*Vorliegender Auszug*.
╔══
Obwohl er in den Bergen spielt, gehört Ihr Roman nicht in das Genre der Alpenromane. Tatsächlich erinnert er mehr an einen Bergwestern. War das eine bewusste Entscheidung?
David Pfeifer: Abgesehen davon, dass ich Western liebe und das eventuell mitschwingt, hat es wohl vor allem damit zu tun, dass ich das Personal klein gehalten habe. Es stapften zwar tausende Soldaten durch den Schnee, aber ich habe mich auf wenige konzentriert. Das ist dann strukturell ein bisschen wie bei den »Glorreichen Sieben«. Und dann ist die Landschaft eben abenteuerlich, karg, wild. Daher die Atmosphäre.

Sie verzichten im Buch auf Dialekt und haben sich für die Einheimischen stattdessen eine Kunstsprache ausgedacht. Warum?
╚══
*Gegebene Einträge*.
╔══
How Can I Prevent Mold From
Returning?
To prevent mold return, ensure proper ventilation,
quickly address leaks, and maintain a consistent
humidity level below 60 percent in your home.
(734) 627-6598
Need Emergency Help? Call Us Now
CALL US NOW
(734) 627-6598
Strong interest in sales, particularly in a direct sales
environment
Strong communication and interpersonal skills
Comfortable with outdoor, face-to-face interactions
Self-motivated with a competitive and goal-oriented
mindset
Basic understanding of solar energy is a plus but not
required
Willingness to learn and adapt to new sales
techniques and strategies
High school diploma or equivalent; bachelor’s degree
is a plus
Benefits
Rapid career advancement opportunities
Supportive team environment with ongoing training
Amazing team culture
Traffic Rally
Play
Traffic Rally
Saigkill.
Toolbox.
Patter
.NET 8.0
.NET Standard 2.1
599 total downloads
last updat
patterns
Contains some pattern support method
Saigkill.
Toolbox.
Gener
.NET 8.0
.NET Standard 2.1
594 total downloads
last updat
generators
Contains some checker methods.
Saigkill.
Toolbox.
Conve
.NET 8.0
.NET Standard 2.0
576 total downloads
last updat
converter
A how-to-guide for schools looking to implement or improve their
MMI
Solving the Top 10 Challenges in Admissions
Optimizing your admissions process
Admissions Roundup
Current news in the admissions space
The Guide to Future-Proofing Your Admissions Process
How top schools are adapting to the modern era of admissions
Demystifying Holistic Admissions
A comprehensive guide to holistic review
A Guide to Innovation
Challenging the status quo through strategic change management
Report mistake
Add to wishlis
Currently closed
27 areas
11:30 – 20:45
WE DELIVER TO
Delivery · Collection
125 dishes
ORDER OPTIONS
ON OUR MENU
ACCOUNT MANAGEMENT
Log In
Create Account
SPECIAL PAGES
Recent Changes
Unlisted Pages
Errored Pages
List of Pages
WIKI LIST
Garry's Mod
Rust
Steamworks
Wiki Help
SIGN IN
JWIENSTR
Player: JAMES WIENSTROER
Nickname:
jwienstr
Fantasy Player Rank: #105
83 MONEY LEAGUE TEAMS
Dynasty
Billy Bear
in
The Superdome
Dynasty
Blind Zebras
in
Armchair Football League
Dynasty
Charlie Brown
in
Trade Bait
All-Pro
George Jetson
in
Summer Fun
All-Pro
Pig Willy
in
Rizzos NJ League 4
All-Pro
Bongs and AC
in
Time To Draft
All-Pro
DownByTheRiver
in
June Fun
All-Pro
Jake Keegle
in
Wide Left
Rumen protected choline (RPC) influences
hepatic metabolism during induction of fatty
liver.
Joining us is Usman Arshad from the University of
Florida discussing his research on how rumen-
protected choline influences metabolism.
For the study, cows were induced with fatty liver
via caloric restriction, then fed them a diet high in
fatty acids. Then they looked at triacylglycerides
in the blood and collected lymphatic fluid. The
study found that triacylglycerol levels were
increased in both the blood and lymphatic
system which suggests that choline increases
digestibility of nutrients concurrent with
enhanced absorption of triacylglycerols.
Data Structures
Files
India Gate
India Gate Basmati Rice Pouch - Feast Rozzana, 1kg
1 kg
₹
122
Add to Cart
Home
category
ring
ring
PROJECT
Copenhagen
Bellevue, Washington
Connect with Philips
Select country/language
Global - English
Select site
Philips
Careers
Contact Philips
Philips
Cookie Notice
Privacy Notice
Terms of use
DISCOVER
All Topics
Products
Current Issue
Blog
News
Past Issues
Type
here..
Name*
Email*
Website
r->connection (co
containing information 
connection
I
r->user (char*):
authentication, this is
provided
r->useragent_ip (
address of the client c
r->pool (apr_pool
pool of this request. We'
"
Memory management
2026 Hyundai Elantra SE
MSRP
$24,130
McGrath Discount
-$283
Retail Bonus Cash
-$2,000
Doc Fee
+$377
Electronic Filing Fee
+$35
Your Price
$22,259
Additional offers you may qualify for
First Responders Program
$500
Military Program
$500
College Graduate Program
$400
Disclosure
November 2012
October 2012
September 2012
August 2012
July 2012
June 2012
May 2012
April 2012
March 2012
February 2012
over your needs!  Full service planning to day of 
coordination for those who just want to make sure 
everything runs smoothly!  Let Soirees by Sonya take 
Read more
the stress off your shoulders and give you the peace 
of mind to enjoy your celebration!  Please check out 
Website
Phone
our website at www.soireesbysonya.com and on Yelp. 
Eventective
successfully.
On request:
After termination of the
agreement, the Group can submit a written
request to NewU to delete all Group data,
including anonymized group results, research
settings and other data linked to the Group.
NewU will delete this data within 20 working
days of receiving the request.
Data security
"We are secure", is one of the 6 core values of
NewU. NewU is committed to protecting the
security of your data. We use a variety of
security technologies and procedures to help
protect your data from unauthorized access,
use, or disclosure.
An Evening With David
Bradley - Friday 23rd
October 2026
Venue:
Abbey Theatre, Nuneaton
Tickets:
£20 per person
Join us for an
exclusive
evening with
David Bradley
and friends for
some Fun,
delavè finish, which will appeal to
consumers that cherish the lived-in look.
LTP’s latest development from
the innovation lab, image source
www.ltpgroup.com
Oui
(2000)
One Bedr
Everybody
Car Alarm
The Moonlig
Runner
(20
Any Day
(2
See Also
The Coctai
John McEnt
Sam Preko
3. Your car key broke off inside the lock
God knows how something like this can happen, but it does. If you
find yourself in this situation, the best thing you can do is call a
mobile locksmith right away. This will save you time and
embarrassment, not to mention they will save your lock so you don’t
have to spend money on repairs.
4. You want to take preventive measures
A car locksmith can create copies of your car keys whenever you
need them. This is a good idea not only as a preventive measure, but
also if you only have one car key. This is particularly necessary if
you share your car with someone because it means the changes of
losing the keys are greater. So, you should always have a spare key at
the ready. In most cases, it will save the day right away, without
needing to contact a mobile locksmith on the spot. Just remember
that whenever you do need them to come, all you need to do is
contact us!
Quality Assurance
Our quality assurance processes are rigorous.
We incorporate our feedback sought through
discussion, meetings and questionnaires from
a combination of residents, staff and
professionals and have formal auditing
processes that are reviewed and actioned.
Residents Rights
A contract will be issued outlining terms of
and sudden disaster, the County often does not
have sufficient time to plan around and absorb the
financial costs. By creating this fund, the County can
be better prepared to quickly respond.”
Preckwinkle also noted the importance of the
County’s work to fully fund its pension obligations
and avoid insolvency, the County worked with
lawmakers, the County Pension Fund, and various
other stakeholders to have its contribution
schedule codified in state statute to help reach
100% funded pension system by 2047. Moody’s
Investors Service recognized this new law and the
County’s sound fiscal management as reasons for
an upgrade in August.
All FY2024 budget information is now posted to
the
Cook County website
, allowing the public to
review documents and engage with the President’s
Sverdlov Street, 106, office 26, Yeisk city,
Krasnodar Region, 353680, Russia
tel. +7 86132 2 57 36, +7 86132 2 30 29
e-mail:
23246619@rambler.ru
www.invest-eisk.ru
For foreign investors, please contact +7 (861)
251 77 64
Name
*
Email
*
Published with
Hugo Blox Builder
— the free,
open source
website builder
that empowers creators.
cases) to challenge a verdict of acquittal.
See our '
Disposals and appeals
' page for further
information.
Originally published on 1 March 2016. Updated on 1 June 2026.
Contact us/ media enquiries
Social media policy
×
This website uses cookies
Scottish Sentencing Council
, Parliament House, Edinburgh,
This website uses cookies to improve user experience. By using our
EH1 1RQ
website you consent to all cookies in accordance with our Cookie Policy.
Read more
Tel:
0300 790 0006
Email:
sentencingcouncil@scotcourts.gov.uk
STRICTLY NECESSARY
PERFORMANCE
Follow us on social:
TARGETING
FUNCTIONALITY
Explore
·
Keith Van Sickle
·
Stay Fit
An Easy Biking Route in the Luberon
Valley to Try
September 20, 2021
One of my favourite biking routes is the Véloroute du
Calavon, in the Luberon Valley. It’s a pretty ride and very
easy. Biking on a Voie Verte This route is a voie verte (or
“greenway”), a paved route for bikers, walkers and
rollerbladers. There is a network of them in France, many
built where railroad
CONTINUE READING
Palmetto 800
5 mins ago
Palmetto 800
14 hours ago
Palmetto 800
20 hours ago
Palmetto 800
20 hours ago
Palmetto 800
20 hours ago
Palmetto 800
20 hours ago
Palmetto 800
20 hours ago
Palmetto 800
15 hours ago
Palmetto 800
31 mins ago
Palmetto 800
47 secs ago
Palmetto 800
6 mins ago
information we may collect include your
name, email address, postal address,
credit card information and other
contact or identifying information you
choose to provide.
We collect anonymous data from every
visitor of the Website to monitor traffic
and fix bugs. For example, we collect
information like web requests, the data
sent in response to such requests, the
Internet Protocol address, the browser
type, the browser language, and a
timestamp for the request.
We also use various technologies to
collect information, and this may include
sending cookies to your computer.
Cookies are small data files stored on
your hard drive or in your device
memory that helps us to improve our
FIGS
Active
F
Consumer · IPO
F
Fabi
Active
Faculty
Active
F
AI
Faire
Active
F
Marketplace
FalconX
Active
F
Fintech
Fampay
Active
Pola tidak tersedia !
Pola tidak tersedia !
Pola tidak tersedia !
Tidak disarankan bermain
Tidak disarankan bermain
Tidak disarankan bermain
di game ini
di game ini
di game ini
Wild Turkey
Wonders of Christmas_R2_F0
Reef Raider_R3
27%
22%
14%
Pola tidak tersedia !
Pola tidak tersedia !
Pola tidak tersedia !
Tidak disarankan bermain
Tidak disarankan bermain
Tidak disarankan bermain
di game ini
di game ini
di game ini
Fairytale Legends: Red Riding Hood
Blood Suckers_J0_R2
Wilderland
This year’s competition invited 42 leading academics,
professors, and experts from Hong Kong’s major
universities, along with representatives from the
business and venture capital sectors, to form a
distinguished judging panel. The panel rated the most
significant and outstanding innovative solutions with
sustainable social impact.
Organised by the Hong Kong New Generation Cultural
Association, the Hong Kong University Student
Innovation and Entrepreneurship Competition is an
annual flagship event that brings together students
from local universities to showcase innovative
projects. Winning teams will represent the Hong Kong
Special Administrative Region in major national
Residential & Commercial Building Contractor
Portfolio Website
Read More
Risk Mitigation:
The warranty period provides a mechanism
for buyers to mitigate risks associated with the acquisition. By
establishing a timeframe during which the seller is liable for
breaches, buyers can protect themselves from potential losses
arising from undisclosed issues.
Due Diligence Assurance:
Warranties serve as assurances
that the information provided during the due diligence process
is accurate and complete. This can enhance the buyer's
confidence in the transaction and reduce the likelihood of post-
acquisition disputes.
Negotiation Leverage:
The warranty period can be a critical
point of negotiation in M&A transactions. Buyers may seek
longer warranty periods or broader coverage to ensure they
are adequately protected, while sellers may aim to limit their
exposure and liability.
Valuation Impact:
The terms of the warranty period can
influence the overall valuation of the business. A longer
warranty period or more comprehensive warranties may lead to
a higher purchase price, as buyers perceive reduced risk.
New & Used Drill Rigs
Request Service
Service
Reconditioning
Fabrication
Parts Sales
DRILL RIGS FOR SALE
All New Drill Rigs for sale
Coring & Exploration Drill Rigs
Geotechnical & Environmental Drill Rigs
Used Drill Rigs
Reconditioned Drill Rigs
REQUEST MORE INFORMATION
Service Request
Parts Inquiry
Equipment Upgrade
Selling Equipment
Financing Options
╚══
*Kurzer Auftrag*. Prüfe, ob die folgenden Aussagen zum vorliegenden Auszug passen, und beantworte jede mit Ja oder Nein. Zitiere dazu jeweils die entscheidenden Worte wörtlich: (a) Pfeifer hat sich im Roman auf wenige Soldaten konzentriert. (b) Der Roman gehört zum Genre der Alpenromane. (c) Im Buch wird für die Einheimischen Dialekt verwendet.

*Lösung*.
(a) Ja: „aber ich habe mich auf wenige konzentriert“
(b) Nein: „gehört Ihr Roman nicht in das Genre der Alpenromane“
(c) Nein: „Sie verzichten im Buch auf Dialekt“